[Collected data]
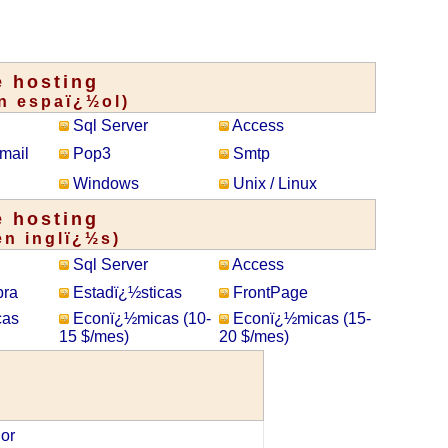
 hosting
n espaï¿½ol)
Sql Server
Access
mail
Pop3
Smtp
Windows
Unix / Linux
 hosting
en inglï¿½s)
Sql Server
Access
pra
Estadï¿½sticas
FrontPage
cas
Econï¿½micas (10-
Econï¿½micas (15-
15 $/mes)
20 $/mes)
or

* * *

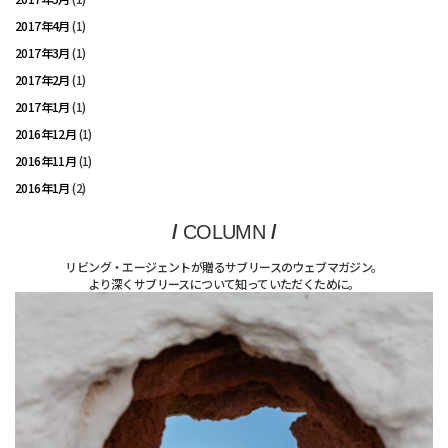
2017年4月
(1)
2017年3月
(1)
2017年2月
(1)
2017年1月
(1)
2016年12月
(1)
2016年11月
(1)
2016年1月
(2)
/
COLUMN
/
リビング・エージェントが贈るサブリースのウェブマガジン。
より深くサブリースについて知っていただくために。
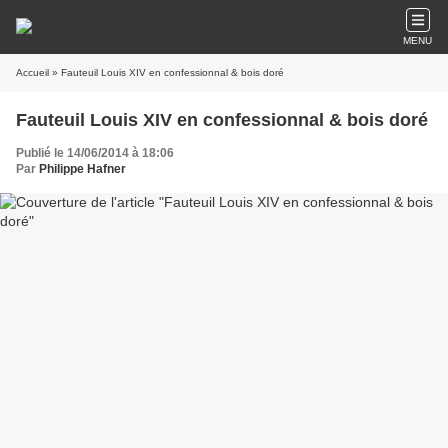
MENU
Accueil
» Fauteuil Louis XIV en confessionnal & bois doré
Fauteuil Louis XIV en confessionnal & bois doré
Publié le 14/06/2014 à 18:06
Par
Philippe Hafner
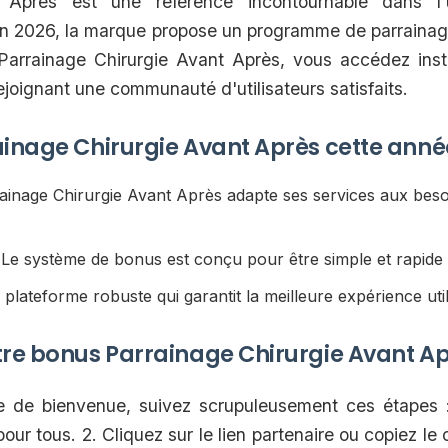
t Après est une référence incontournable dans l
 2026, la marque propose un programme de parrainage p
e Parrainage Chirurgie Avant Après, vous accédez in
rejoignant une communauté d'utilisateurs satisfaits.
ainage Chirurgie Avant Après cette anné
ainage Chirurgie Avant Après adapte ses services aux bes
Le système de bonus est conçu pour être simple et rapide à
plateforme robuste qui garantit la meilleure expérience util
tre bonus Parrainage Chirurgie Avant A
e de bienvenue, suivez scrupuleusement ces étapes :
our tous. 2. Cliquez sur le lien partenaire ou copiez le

Exercise aim ▸
Checking each line of the data, count the ones containing "Après", and give only that count.

Reply ▸
4